La Cuite Mongole Retour à la page précédente Retour au sommaire de KaFkaïens Magazine
 

Quelles que soient les différences entre les peuples, quelques soient les distances, il est des traits qui relient les hommes, qui peut-être contribuent à définir ce qu'est l'humanité. En avril 2002, pour moi, ce fut, euh... l'alcool.

Nous étions hébergés à Pékin chez un couple sino-americano-mongol (ils n'étaient que deux, je le précise).
La Mongolie se divise entre l'intérieur et l'extérieur. "Intérieure", la Mongolie ne l'est que pour les Chinois qui occupent les deux tiers du pays.
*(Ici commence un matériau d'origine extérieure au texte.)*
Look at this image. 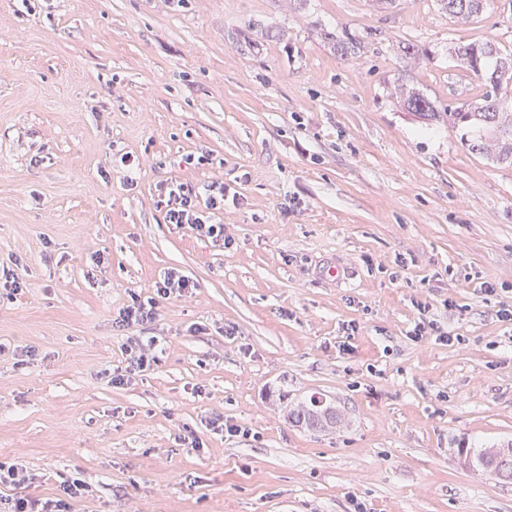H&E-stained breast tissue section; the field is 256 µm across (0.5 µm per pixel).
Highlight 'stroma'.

Ce que nous appelons Mongolie n'est en fait que la Mongolie dite "extérieure".
Les Mongols de l'extérieur sont encore essentiellement nomades. La banlieue de leur capitale, Oulan-Bator, est un vaste anneau de tentes traditionnelles.
Les Mongols de l'intérieur, eux, ont été sédentarisés par la Chine. Ils apprennent le mandarin et les idéogrammes de l'Empire du Milieu. Officiellement, ils sont intégrés dans le peuple de Mao. En fait, les Hans (les chinois, euh, de Chine) considèrent les Mongols avec mépris. C'est oublier qu'ils se sont fait envahir et diriger par Genghis Khan, entre autre empereurs Mongols. Mais bon...
Malgré tout cela, mais pour combien de temps encore ? les Mongols de l'intérieur conservent certaines de leur traditions. Ils savent cavaler des heures, même, paraît-il dormir sur leur cheval ! Ils se nourrissent exclusivement de mouton (sans légumes, bien-sûr) : je vous conseille l'agneau bouilli, réchauffé dans du thé salé, au petit déjeuner ! Mais surtout, ils semblent ne jamais s'arrêter de chanter et de boire !

Un soir, notre nouvel ami Mongol nous a emmenés dans un restaurant traditionnel. Pas un truc pour touristes, non, un petit resto perdu au fond d'un des derniers Utongs, ces quartiers populaires faits de petites maisons en briques, dans un labyrinthe de ruelles, et que l'on rase au nom de la modernité. Nous sommes, croyons-nous, les seuls clients ce soir-là.
Pour commencer, bien-sûr, un petit apéro. A la vodka Mongole, faite paraît-il avec l'herbe des prairies infinies. Première surprise, elle se boit cul sec. Deuxième surprise, la serveuse en habit traditionnel et aux joues écarlates, laisse la bouteille sur la table. On se dit qu'il va falloir la finir, et vu ses 45°, ça va être du sport... En fait, la vodka sera notre seule boisson de tout le repas, et à sept convives, nous sifflerons cinq bouteilles et demie !!!
A chaque fois, on porte un toast : à la Mongolie, à la France, à Zidane, à l'herbe verte des prairies de Mongolie, à chacun de nous, à rien, et on boit cul-sec. Notre ami disait que les Mongols sont les meilleurs buveurs. J'ai donc mis un point d'honneur à le suivre verre par verre, jusqu'à la fin du repas. Ce n'est que le lendemain, alors que je tentais douloureusement de m'ouvrir le crâne à coup de hache, que j'ai appris que les Mongols ne buvaient pas toujours leur verre en entier....
Lorsque tous les toasts furent portés, il a fallu trouver de nouvelles excuses pour boire. Heureusement, les Mongols chantent. Et qu'est-ce qu'ils chantent bien ! Toutes leurs chansons parlent de leur pays, de ses plaines immenses, de l'herbe verte qui nourrit les moutons, de la Mongolie, des plaines, de l'herbe, et encore des moutons. Et à chaque chanson, un verre.
Nous aussi, avons dû nous exécuter. Et là, honte à nous ! à part quelques paillardes, nous n'avons trouvé que le générique de Candy à chanter tous ensemble... Mais qu'importe, les Mongols nous félicitaient, et nous, hilares, hop ! nous buvions notre verre.

Alors qu'on croyait en avoir fini, on a découvert que le restaurant comptait une deuxième salle, pleine de Mongols, imbibés, et qui tenaient à chanter pour nous exprimer combien ils étaient heureux de rencontrer des français. En remerciement, la politesse voulait que l'on porte un toast, que l'on chante une chanson (comment avons-nous pu chanter Fanchon ?), et, donc, que la deuxième tablée offre une nouvelle tournée. Et ainsi de suite...

Bizarrement, au fur et à mesure que les bouteilles se vidaient, on avait de moins en moins besoin de l'entremise de notre amie américano-chinoise pour comprendre le Mongol.
Des verres qui se heurtent, un éclat de rire, un regard embrumé, et tout est dit.